Lo habían atado a una silla en el pequeño cobertizo, y estaba rígido e incómodo. Una afrenta más que se ocuparía de cobrarse con sus debidos intereses cuando llegara el momento. Aquel pequeño francés sólo sería uno de muchos.

—Estás loco, tío —dijo Renaud, apoyándose contra el marco de la puerta—. Van a matarte.

Harry volvió a sonreír.

—Soy más duro de matar de lo que cree la gente.

—No sabes con quién te las estás viendo.

—Es verdad, no lo sé. ¿Se pide un rescate por mí?

Ya sabía la respuesta a esa pregunta. Había llegado a la deducción de que aquello no era una operación económica, sino una ejecución. No se molestó en buscar la razón. Había demasiada gente y organizaciones que querían matarlo, y sería imposible recordarlas a todas. Lo único que importaba era cómo salir de allí. Y para ello necesitaba a Renaud.

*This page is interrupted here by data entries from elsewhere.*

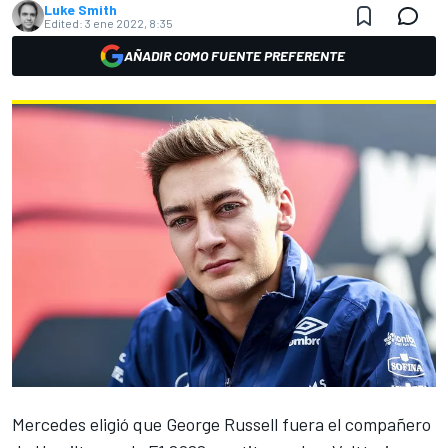
Luke Smith
Edited:
3 ene 2022, 8:35
AÑADIR COMO FUENTE PREFERENTE
Mercedes
eligió que
George Russell
fuera el compañero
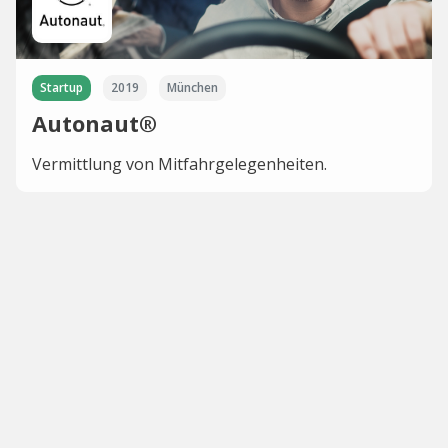
Startup
2019
München
Autonaut®
Vermittlung von Mitfahrgelegenheiten.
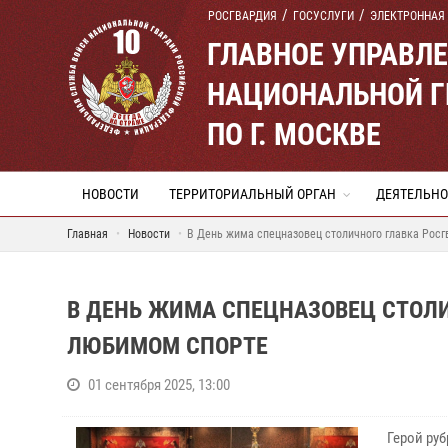
РОСГВАРДИЯ
ГОСУСЛУГИ
ЭЛЕКТРОННАЯ
ГЛАВНОЕ УПРАВЛ
НАЦИОНАЛЬНОЙ Г
ПО Г. МОСКВЕ
НОВОСТИ
ТЕРРИТОРИАЛЬНЫЙ ОРГАН
ДЕЯТЕЛЬНО
Главная
Новости
В День жима спецназовец столичного главка Росг
В ДЕНЬ ЖИМА СПЕЦНАЗОВЕЦ СТОЛИ
ЛЮБИМОМ СПОРТЕ
01 сентября 2025, 13:00
Герой ру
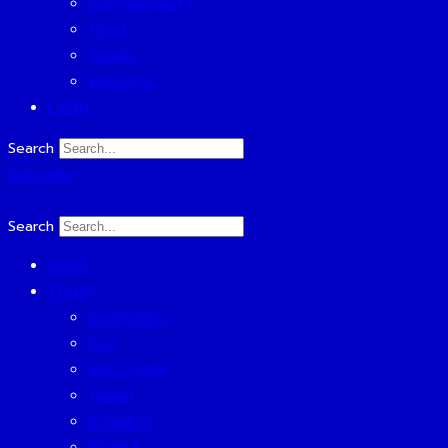
SUSTAINABILITY
TECH
TRAVEL
WELLNESS
EVENT
Search
Subscribe
Search
HOME
TODAY
ECONOMICS
ESG
INVESTMENT
TREND
BUSINESS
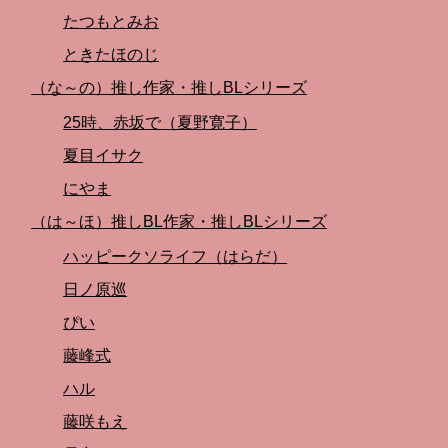
たつもとみお
ときたほのじ
（な～の）推し作家・推しBLシリーズ
25時、赤坂で（夏野寛子）
夏目イサク
にやま
（は～ほ）推しBL作家・推しBLシリーズ
ハッピークソライフ（はらだ）
日ノ原巡
ぴい
藤峰式
ハル
藤咲もえ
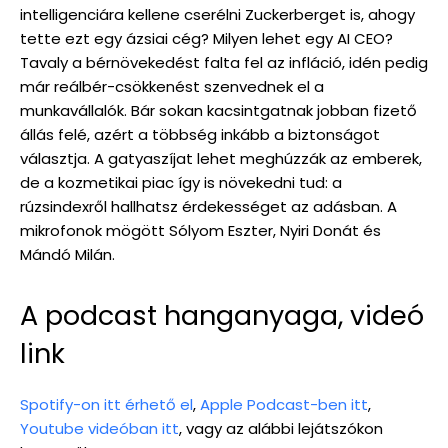
intelligenciára kellene cserélni Zuckerberget is, ahogy
tette ezt egy ázsiai cég? Milyen lehet egy AI CEO?
Tavaly a bérnövekedést falta fel az infláció, idén pedig
már reálbér-csökkenést szenvednek el a
munkavállalók. Bár sokan kacsintgatnak jobban fizető
állás felé, azért a többség inkább a biztonságot
választja. A gatyaszíjat lehet meghúzzák az emberek,
de a kozmetikai piac így is növekedni tud: a
rúzsindexről hallhatsz érdekességet az adásban. A
mikrofonok mögött Sólyom Eszter, Nyiri Donát és
Mándó Milán.
A podcast hanganyaga, videó
link
Spotify-on itt érhető el
,
Apple Podcast-ben itt
,
Youtube videóban itt
, vagy az alábbi lejátszókon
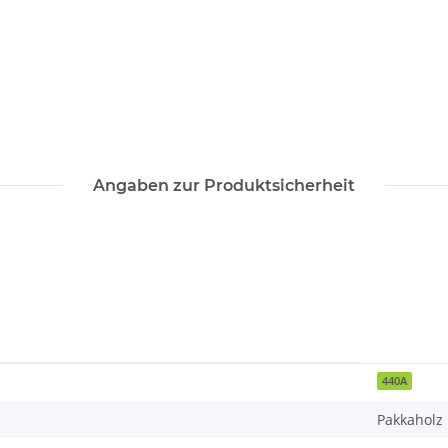
Angaben zur Produktsicherheit
440A
Pakkaholz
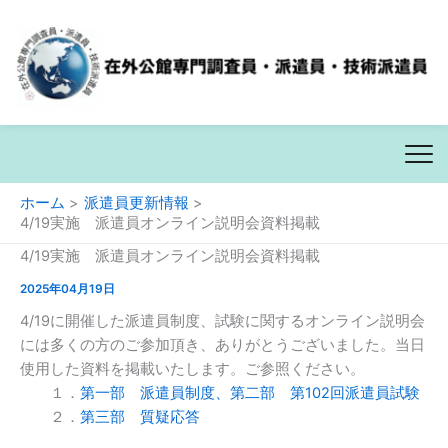
内
ホーム
派遣員更新情報
容
4/19実施 派遣員オンライン説明会資料掲載
を
4/19実施 派遣員オンライン説明会資料掲載
ス
キ
2025年04月19日
ッ
4/19に開催した派遣員制度、試験に関するオンライン説明会
プ
には多くの方のご参加頂き、ありがとうございました。当日
使用した資料を掲載いたします。ご参照ください。
１．
第一部 派遣員制度、第二部 第102回派遣員試験
２．
第三部 質疑応答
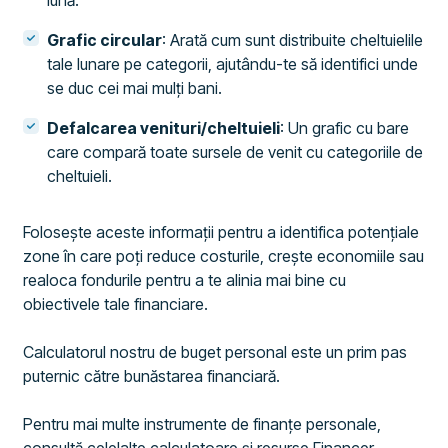
lună.
Grafic circular
: Arată cum sunt distribuite cheltuielile
tale lunare pe categorii, ajutându-te să identifici unde
se duc cei mai mulți bani.
Defalcarea venituri/cheltuieli
: Un grafic cu bare
care compară toate sursele de venit cu categoriile de
cheltuieli.
Folosește aceste informații pentru a identifica potențiale
zone în care poți reduce costurile, crește economiile sau
realoca fondurile pentru a te alinia mai bine cu
obiectivele tale financiare.
Calculatorul nostru de buget personal este un prim pas
puternic către bunăstarea financiară.
Pentru mai multe instrumente de finanțe personale,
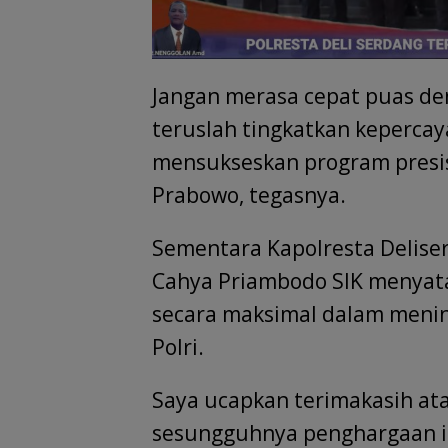
Jangan merasa cepat puas de
teruslah tingkatkan kepercay
mensukseskan program presisi 
Prabowo, tegasnya.
Sementara Kapolresta Delise
Cahya Priambodo SIK menyata
secara maksimal dalam meni
Polri.
Saya ucapkan terimakasih ata
sesungguhnya penghargaan ini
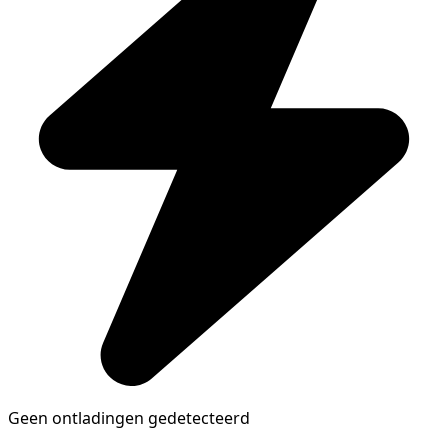
Geen ontladingen gedetecteerd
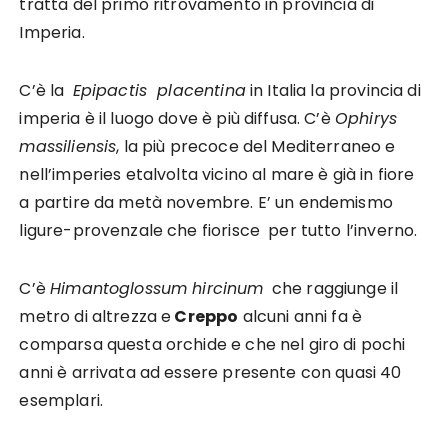
tratta del primo ritrovamento in provincia di
Imperia.
C’è la
Epipactis placentina
in Italia la provincia di
imperia è il luogo dove è più diffusa. C’è
Ophirys
massiliensis
, la più precoce del Mediterraneo e
nell’imperies etalvolta vicino al mare è già in fiore
a partire da metà novembre. E’ un endemismo
ligure-provenzale che fiorisce per tutto l’inverno.
C’è
Himantoglossum hircinum
che raggiunge il
metro di altrezza e
Creppo
alcuni anni fa è
comparsa questa orchide e che nel giro di pochi
anni è arrivata ad essere presente con quasi 40
esemplari.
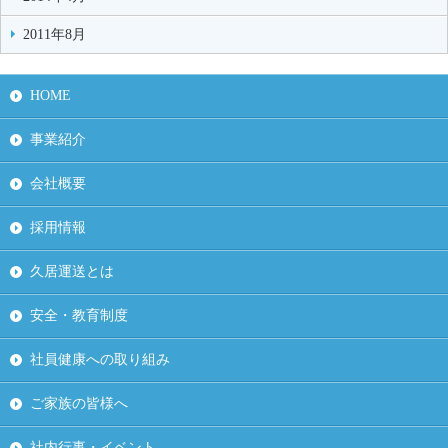
2011年8月
HOME
事業紹介
会社概要
採用情報
久居運送とは
安全・教育制度
社員健康への取り組み
ご家族の皆様へ
社内行事・イベント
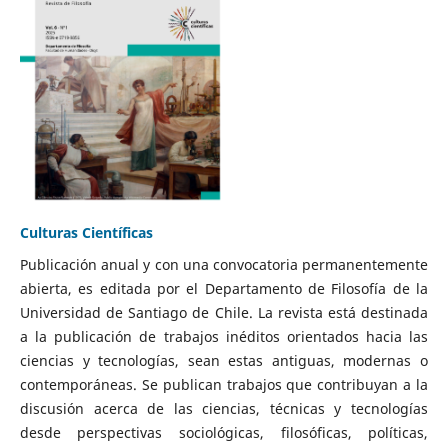
Culturas Científicas
Publicación anual y con una convocatoria permanentemente
abierta, es editada por el Departamento de Filosofía de la
Universidad de Santiago de Chile. La revista está destinada
a la publicación de trabajos inéditos orientados hacia las
ciencias y tecnologías, sean estas antiguas, modernas o
contemporáneas. Se publican trabajos que contribuyan a la
discusión acerca de las ciencias, técnicas y tecnologías
desde perspectivas sociológicas, filosóficas, políticas,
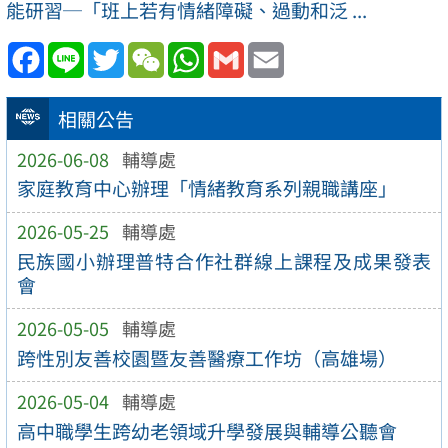
能研習─「班上若有情緒障礙、過動和泛 ...
Facebook
Line
Twitter
WeChat
WhatsApp
Gmail
Email
相關公告
2026-06-08
輔導處
家庭教育中心辦理「情緒教育系列親職講座」
2026-05-25
輔導處
民族國小辦理普特合作社群線上課程及成果發表
會
2026-05-05
輔導處
跨性別友善校園暨友善醫療工作坊（高雄場）
2026-05-04
輔導處
高中職學生跨幼老領域升學發展與輔導公聽會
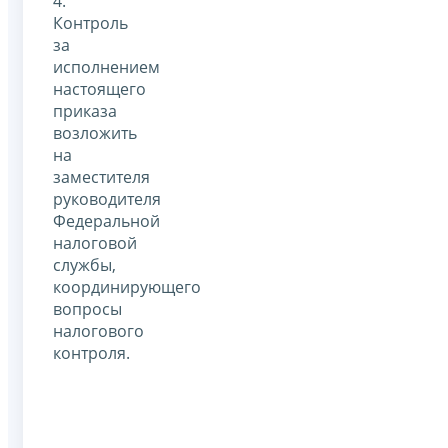
4.
Контроль
за
исполнением
настоящего
приказа
возложить
на
заместителя
руководителя
Федеральной
налоговой
службы,
координирующего
вопросы
налогового
контроля.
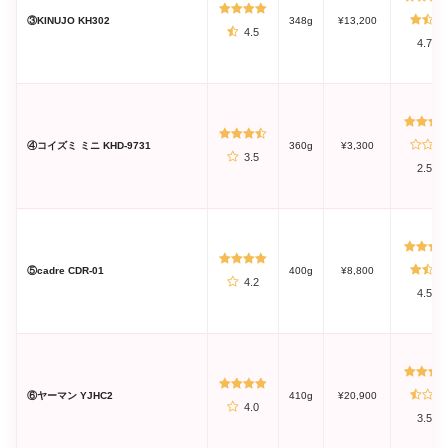
③KINUJO KH302
348g
¥13,200
4.5
4.7
④コイズミ ミニ KHD-9731
360g
¥3,300
3.5
2.5
⑤cadre CDR-01
400g
¥8,800
4.2
4.5
⑥ヤーマン YJHC2
410g
¥20,900
4.0
3.5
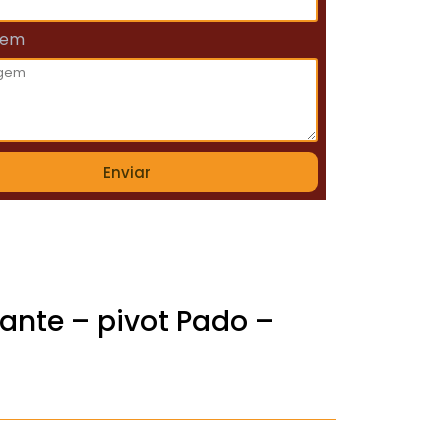
gem
Enviar
tante – pivot Pado –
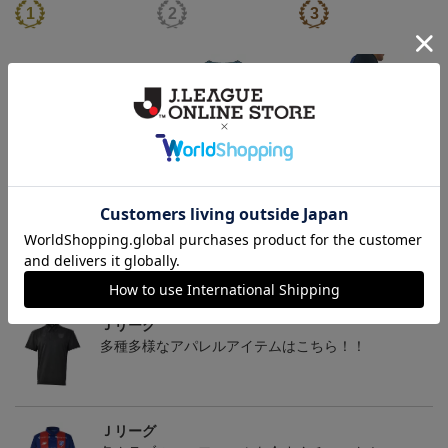
2026/27オーセンティッ
【長袖】2026/27オーセ
パッカブルエコバッグ
クユニフォーム FP 1st
ンティックユニフォー
19,800円～26,620円
23,100円～29,920円
2,640円
ム FP 1st
トピックス
Ｊリーグ
多種多様なアパレルアイテムはこちら！！
Ｊリーグ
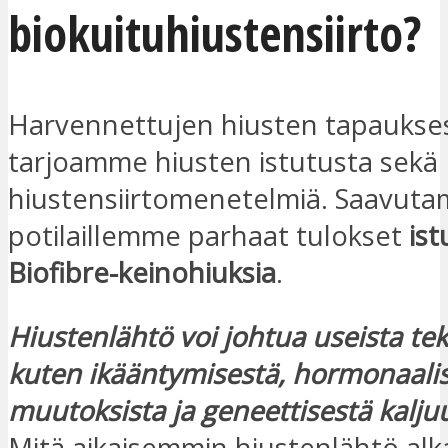
biokuituhiustensiirto?
Harvennettujen hiusten tapaukse
tarjoamme hiusten istutusta sekä
hiustensiirtomenetelmiä. Saavut
potilaillemme parhaat tulokset
ist
Biofibre-keinohiuksia
.
Hiustenlähtö voi johtua useista teki
kuten ikääntymisestä, hormonaalis
muutoksista ja geneettisestä kalj
Mitä aikaisemmin hiustenlähtö alka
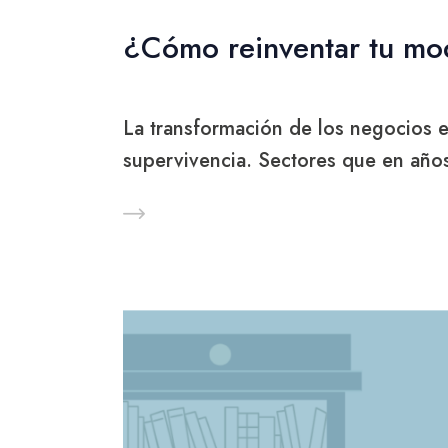
¿Cómo reinventar tu mo
La transformación de los negocios en
supervivencia. Sectores que en añ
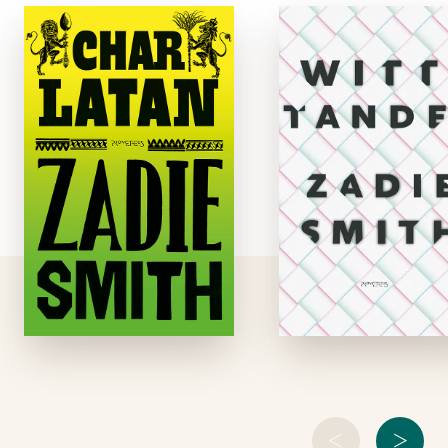
verschijnen, en volgend jaar vermoedelijk ook niet.’
Charlatan
Witte tande
Philip Hensher,
The Daily Telegraph
paperback
e-boe
Engeland in de
Ontmoet de famili
negentiende eeuw.
Jones, Iqbal 
Eliza Touchet is de
Chalfen. Drie famili
Schotse huishoudster
aan het eind van 
– en aangetrouwde
twintigste eeuw, al
nicht – van William
drie min of me
Ainsworth, een
Engels, all
schrijver wiens roem
persoonlij
tanende is en met
historisch 
wie ze al …
genetisch bij elka
betrokken.De
<
>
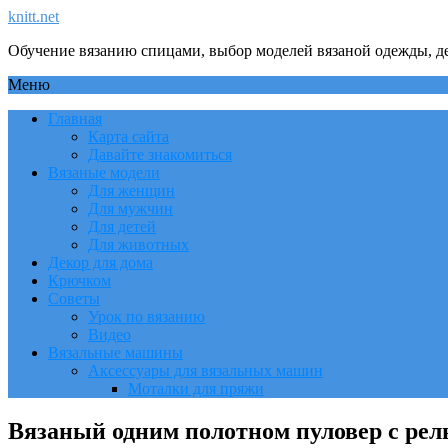
knitt.net
Обучение вязанию спицами, выбор моделей вязаной одежды, де
Меню
Главная
Карта сайта
Давайте знакомиться
Вязаные модели
Для женщин
Для мужчин
Для детей
Для животных
Декор для дома
Крючком
Советы
Урок по вязанию
Видео
Вязальные машины
Аксессуары для вязальных машин
Моталки для пряжи
Вязаный одним полотном пуловер с ре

—No se trata de dinero —dijo el francés.

—Siempre es por dinero, amigo mío —repuso harry—. Tú debes de ser piscis, ¿verdad?

— ¿De qué narices estás hablando?

Idiotas, pensó Harry.

— Tienes que haber nacido a finales de febrero o principios de marzo.

— Oh, te refieres a esa basura astrológica. Pues para que lo sepas, nací el día de Navidad.

—Qué apropiado —dijo Harry—. Entonces tu ascendente debe de ser piscis. En cualquier caso, parece que podemos trabajar juntos.

Renaud soltó una carcajada.

—Esas drogas funcionan mejor de lo que crees. Te han vuelto loco.

A Harry no le gustaba que lo llamaran loco. Era un insulto que lo volvía un poco... inestable. Pero en su situación actual no había mucho que pudiera hacer, así que lo pasó por alto. Por ahora.

—No me pareces el tipo de hombre que se aferre a unos principios morales —dijo—. ¿De verdad te pagan lo suficiente para librarte de mí? Porque te puedo asegurar que yo tengo más.

— Ni siquiera sabes quién está detrás de esto — dijo Renaud—. Esa gente no comete fallos, y no les gustan los traidores. No podrías pagarme lo suficiente para ayudarte... Estaría muerto en cuestión de horas.

— Seguro que eres un hombre dispuesto a asumir ese riesgo — insistió Harry, y nombró una cifra que le abrió los ojos como platos a Renaud. Naturalmente, no pensaba pagarle ni un centavo, pero bastaba para tentarlo.

— Estás realmente loco — murmuró Renaud.

Harry se permitió un momento para imaginarse cómo le sacaría las tripas a aquel francés, y volvió a sonreír.

—Tengo el dinero. Y quiero vivir. ¿Lo dudas? Tengo tanto dinero que puedo protegerte de tus jefes. Puedo enviarte a algún lugar donde nunca te encontrarán —una tumba, pensó. Aquel francés era condenadamente estúpido.

—No estoy solo en esto —dijo Renaud, cuya expresión empezaba a dar muestras de flaqueza—. Somos dos los que nos encargamos de drogarte y hacer guardia.

—Si quieres compartir el dinero, es cosa tuya — dijo Harry—. Pero estoy seguro de que no tendrás ningún problema en librarte de los obstáculos.

Renaud sonrió por primera vez. Una sonrisa horrible y torcida.

—En eso tienes razón —admitió—. Puede que sea piscis después de todo.

Harry asintió.

—No lo he dudado ni por un segundo, amigo mío.